··· Reading passage ···

Heather Neill plunges into the world's biggest arts extravaganza.
The taxi driver had seen it all before. "You could run down the street naked in the Festival and nobody would take much notice. In three weeks' time they'd run you in." Every August, this elegant matron of a city paints her face, shows her drawers and throws caution to the wind. And this year she has even been basking in warm sunshine.
The main festival, celebrating its 50th birthday, runs alongside its naughtier sibling, the Fringe, which has grown almost out of control with 1,278 shows all over the city. The ever-expanding Book Festival is housed in marquees in Charlotte Square Gardens and the Film and Television Festivals are going on in the wings. And, for the militaristic, the Tattoo is booming away at the castle.
The Fringe is for the young - well, the energetic anyway. Take a walk down the Royal Mile or around the Mound, near the National Gallery of Scotland, and you begin to wonder if there is a single person not desperate to dress up, show off and draw a crowd.
In the streets children try to distract living "statues", gaze at Punch and Judy, attempt to sort out the melancholy piper from the trad jazz and bongo drums around the corner or do some publicity for their own shows. Annie sings her heart out in the street (there are two competing productions of the saccharine musical) and a circus troupe passes by casually on stilts. In an overheard conversation it emerges that Hypno the Amazing Dog, part of a hypnotism act, is homeless - his landlady suddenly noticed that he wasn't a puppet.
Edinburgh is the place to try out your theatre skills, to experiment. The Fringe audience complies and has a good-humoured taste of this and a bite of that - perhaps five events a day. Some shows never play to more than two lost tourists, some acquire the buzz of success, aided by the daily updating of Festival news and reviews. Shakespeare for Breakfast is a success - you have to book a day in advance and the sweltering room at the top of the Royal Overseas Club (C venue) in Princes Street is always packed - perhaps 80 or 90 people. A cast of six have fun, sweat flying off their faces, with "heritage" Bard. What would happen if Cordelia agreed with Goneril and got a share of Lear's kingdom? Let Macbeth's Weird Sisters give a high yuck-factor cookery demonstration - eye of newt isn't the worst of it. What is really going on when an RSC star takes a humble bow? It is irreverent and funny, rather like an end-of-term school satire in its assumption of shared knowledge. There's the bonus of free croissants and coffee all round.
After a 25 minute break the same company, all in their twenties, are on stage again, this time in their children's show, The Little Mermaid. The ensemble playing is just as strong, the tone now serious as Hans Andersen's tale takes life. Opposite me a five-year-old, round-eyed, sticks his fingers in his ears while the Sea Witch warns the Little Mermaid of the dangers of meddling with human love.
Downstairs at C venue, half a dozen new graduates perform Shelf Life, a musical play about a paranoid shopkeeper, in a space the size of a prison cell. Here there is good singing and promising composition, but bravest of all, grand gestures under the chins of the heat-struck audience. And in the press office next door a teacher from Tottenham is spending his holiday slaving over a hot computer. Such is the pull of the Fringe.

··· Data under study ···

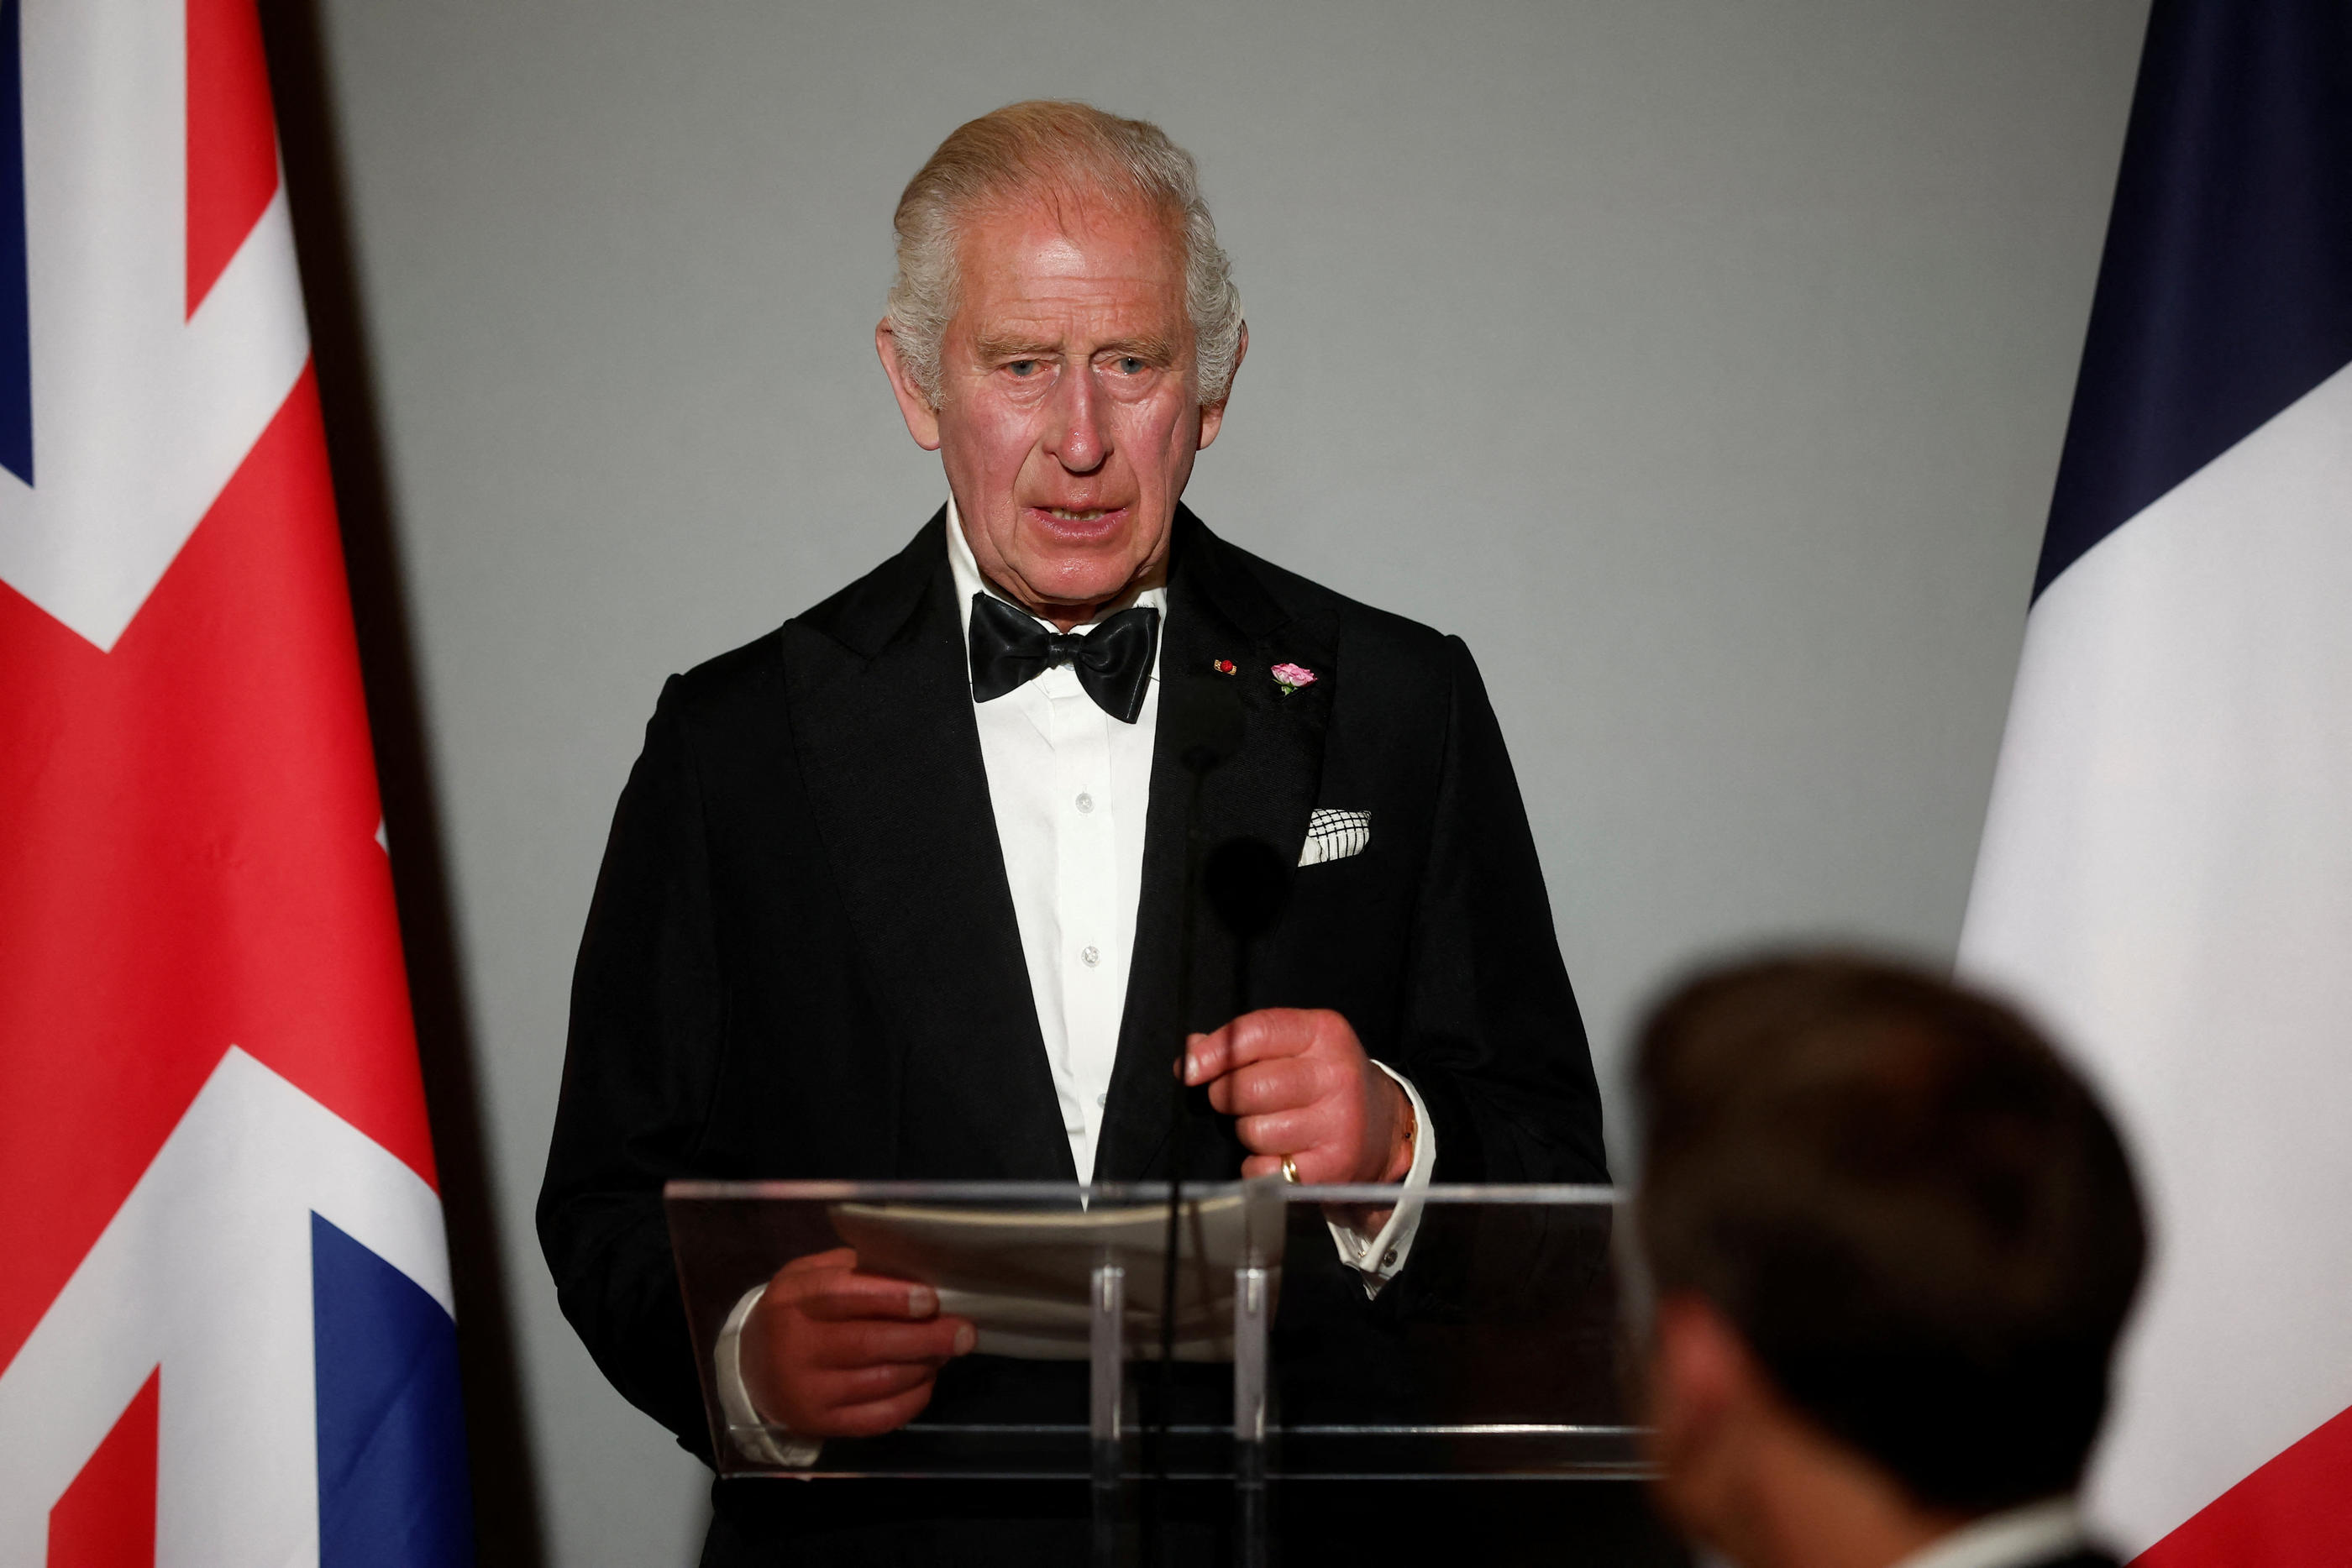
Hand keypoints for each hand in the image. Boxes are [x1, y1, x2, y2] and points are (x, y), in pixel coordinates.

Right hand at [738, 1247, 974, 1438]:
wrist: (752, 1368)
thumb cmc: (795, 1312)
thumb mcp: (809, 1276)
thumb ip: (853, 1270)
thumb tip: (915, 1272)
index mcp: (794, 1301)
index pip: (844, 1297)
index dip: (891, 1298)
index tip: (931, 1299)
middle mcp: (796, 1348)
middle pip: (869, 1344)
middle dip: (924, 1338)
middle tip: (963, 1332)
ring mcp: (808, 1391)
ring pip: (880, 1382)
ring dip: (924, 1366)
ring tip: (947, 1351)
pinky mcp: (821, 1424)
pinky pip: (878, 1417)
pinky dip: (912, 1400)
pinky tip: (926, 1381)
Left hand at [1183, 1008, 1414, 1185]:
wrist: (1384, 1128)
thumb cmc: (1324, 1082)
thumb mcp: (1296, 1047)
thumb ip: (1243, 1045)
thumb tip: (1190, 1053)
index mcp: (1324, 1033)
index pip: (1257, 1032)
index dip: (1215, 1051)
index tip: (1188, 1068)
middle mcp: (1336, 1075)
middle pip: (1246, 1087)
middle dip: (1227, 1096)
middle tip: (1239, 1100)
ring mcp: (1338, 1123)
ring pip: (1252, 1130)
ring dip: (1247, 1132)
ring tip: (1271, 1125)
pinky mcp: (1332, 1167)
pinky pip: (1263, 1169)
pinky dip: (1259, 1165)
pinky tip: (1281, 1153)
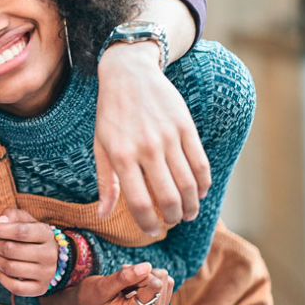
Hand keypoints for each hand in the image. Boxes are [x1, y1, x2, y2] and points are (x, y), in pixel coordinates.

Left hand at [0, 207, 56, 296]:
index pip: (19, 231)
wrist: (49, 256)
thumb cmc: (30, 235)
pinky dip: (1, 277)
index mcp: (46, 234)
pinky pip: (14, 287)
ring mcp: (46, 273)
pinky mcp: (40, 288)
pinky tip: (0, 269)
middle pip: (11, 250)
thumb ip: (11, 215)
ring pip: (10, 268)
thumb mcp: (24, 220)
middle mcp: (49, 254)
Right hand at [40, 262, 174, 304]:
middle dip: (142, 276)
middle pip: (162, 281)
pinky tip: (135, 286)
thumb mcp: (103, 286)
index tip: (123, 277)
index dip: (139, 274)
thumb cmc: (90, 297)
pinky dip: (149, 279)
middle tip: (124, 282)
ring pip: (166, 280)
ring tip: (128, 285)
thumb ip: (125, 277)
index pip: (155, 284)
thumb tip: (147, 266)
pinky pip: (166, 284)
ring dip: (145, 277)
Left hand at [94, 42, 210, 234]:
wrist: (128, 73)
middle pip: (169, 197)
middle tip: (172, 222)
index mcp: (121, 156)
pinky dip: (203, 183)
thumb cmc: (111, 114)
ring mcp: (168, 137)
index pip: (140, 203)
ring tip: (188, 213)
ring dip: (191, 205)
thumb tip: (103, 215)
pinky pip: (200, 163)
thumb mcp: (100, 145)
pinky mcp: (185, 126)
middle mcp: (146, 148)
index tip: (151, 231)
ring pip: (189, 183)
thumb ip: (106, 182)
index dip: (148, 224)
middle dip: (173, 217)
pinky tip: (199, 192)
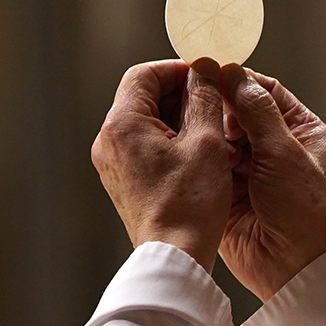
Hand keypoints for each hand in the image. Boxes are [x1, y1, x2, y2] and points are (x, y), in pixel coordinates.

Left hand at [91, 58, 230, 271]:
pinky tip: (203, 158)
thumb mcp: (207, 142)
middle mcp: (109, 142)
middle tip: (216, 106)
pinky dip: (173, 144)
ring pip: (148, 124)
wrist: (174, 255)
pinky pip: (147, 148)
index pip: (144, 74)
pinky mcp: (124, 183)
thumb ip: (205, 97)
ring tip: (216, 136)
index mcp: (122, 125)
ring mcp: (114, 165)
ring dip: (182, 122)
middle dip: (183, 97)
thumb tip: (205, 70)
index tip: (207, 78)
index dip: (178, 70)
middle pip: (144, 98)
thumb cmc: (190, 203)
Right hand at [219, 65, 325, 300]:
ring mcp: (252, 173)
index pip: (266, 93)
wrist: (296, 268)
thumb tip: (232, 72)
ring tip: (198, 133)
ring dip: (209, 136)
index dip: (239, 82)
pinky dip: (202, 161)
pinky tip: (192, 154)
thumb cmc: (305, 210)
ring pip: (221, 141)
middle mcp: (278, 151)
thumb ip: (256, 111)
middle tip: (198, 103)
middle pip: (239, 115)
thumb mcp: (284, 152)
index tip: (210, 72)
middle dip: (219, 110)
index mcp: (304, 133)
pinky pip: (210, 168)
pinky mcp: (229, 196)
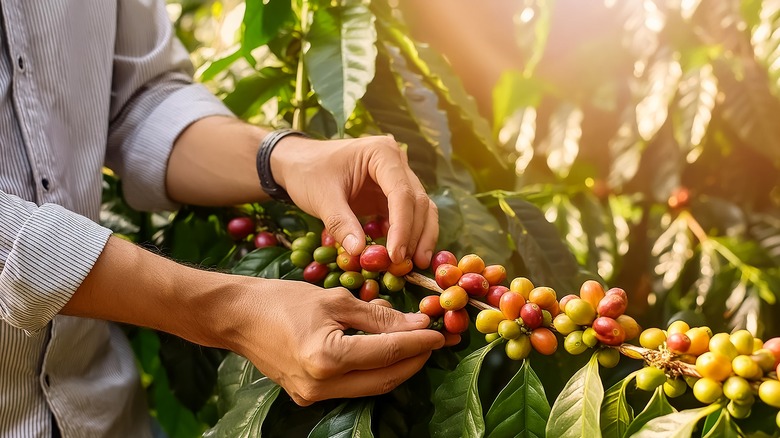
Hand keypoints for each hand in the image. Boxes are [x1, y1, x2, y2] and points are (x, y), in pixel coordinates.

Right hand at [225, 278, 444, 404]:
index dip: (418, 343)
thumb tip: (416, 323)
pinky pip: (352, 387)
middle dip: (414, 360)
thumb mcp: (334, 299)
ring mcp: (314, 396)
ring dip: (396, 368)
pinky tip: (383, 351)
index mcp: (327, 357)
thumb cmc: (282, 300)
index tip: (440, 332)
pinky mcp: (308, 397)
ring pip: (371, 387)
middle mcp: (322, 385)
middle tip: (433, 341)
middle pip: (385, 378)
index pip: (387, 352)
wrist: (238, 317)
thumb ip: (378, 315)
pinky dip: (372, 370)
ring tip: (414, 345)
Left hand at [271, 135, 437, 267]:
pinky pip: (407, 215)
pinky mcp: (391, 194)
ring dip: (419, 237)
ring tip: (413, 264)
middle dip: (415, 235)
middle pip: (418, 201)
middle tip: (405, 265)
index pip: (402, 193)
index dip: (403, 226)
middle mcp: (397, 161)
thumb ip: (341, 223)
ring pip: (421, 209)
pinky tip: (402, 255)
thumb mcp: (321, 197)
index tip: (396, 255)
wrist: (298, 163)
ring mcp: (397, 177)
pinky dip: (407, 235)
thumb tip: (359, 253)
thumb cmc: (308, 172)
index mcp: (381, 153)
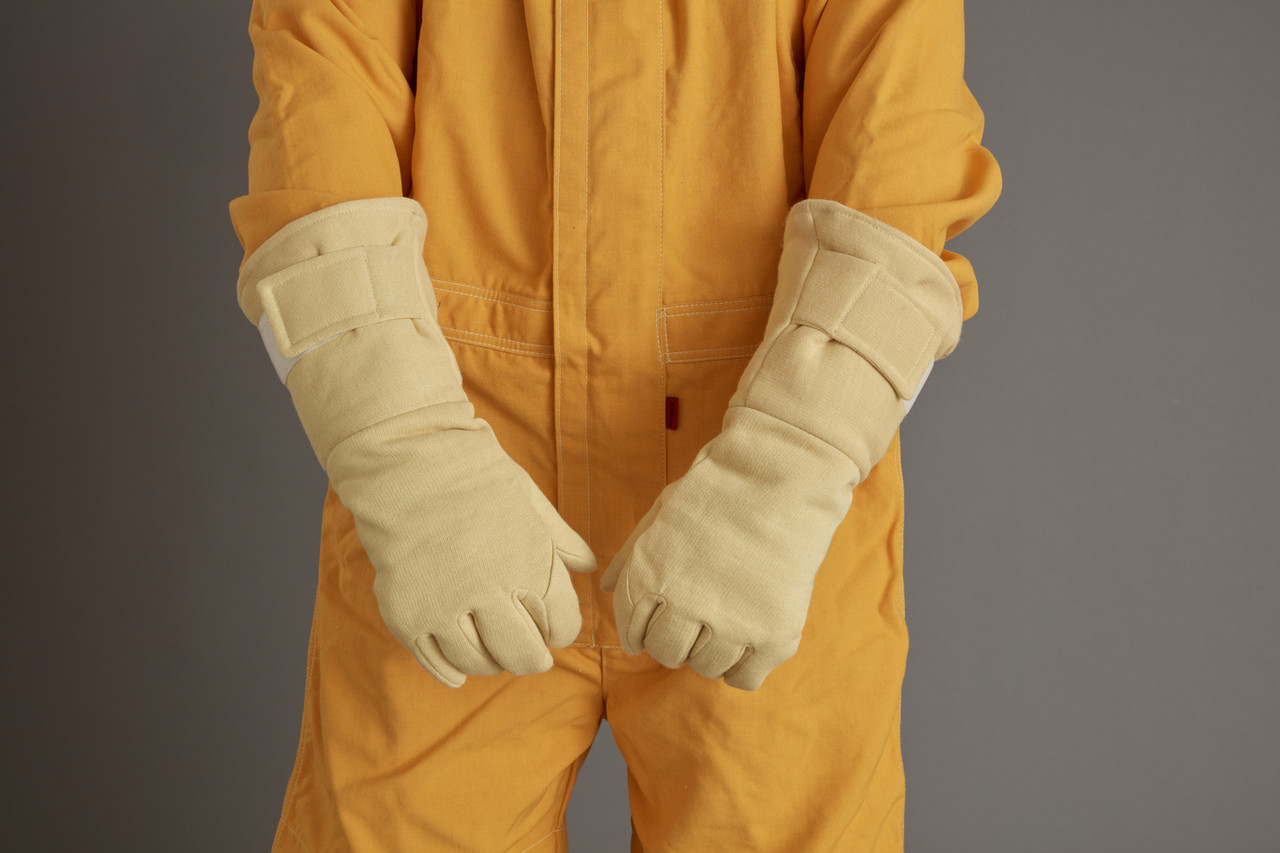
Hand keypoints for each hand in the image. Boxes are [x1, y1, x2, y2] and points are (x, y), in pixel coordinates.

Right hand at [329, 401, 596, 687]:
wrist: (402, 458)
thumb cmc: (473, 472)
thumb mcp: (530, 499)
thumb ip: (560, 540)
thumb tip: (590, 568)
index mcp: (530, 563)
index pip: (563, 625)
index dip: (560, 629)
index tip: (552, 625)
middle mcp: (490, 592)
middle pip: (524, 655)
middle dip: (532, 657)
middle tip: (529, 653)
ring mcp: (445, 606)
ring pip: (479, 663)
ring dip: (491, 661)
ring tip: (490, 648)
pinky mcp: (407, 614)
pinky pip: (434, 662)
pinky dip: (450, 671)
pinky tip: (458, 670)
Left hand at [600, 403, 856, 690]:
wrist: (783, 475)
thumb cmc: (719, 489)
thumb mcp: (662, 512)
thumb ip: (632, 554)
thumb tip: (607, 588)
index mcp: (651, 575)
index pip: (633, 630)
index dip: (641, 631)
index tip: (655, 626)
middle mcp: (686, 606)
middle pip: (667, 653)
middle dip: (674, 641)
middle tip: (694, 620)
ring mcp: (732, 624)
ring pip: (705, 668)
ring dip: (709, 651)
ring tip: (725, 621)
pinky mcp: (773, 635)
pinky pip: (744, 679)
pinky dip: (741, 666)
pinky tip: (747, 640)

···

§ Task instructions:
A. Summarize the Edinburgh Festival article in two sentences.
B. Rewrite the part of the Edinburgh Festival article between "Downstairs at C" and "of the Fringe.", inclusive, swapping "shopkeeper" for "grocer".

§ Task responses:
A. Every August, Edinburgh's main festival, now celebrating its 50th birthday, runs alongside the Fringe with its 1,278 shows, while the Book, Film and Television Festivals and the Tattoo also take place. The Fringe fills the streets with performers and serves as a place to experiment: one young company stages both the irreverent Shakespeare for Breakfast and a serious The Little Mermaid, and new graduates perform the musical Shelf Life in a space the size of a prison cell.

B.
Downstairs at C venue, half a dozen new graduates perform Shelf Life, a musical play about a paranoid grocer, in a space the size of a prison cell. Here there is good singing and promising composition, but bravest of all, grand gestures under the chins of the heat-struck audience. And in the press office next door a teacher from Tottenham is spending his holiday slaving over a hot computer. Such is the pull of the Fringe.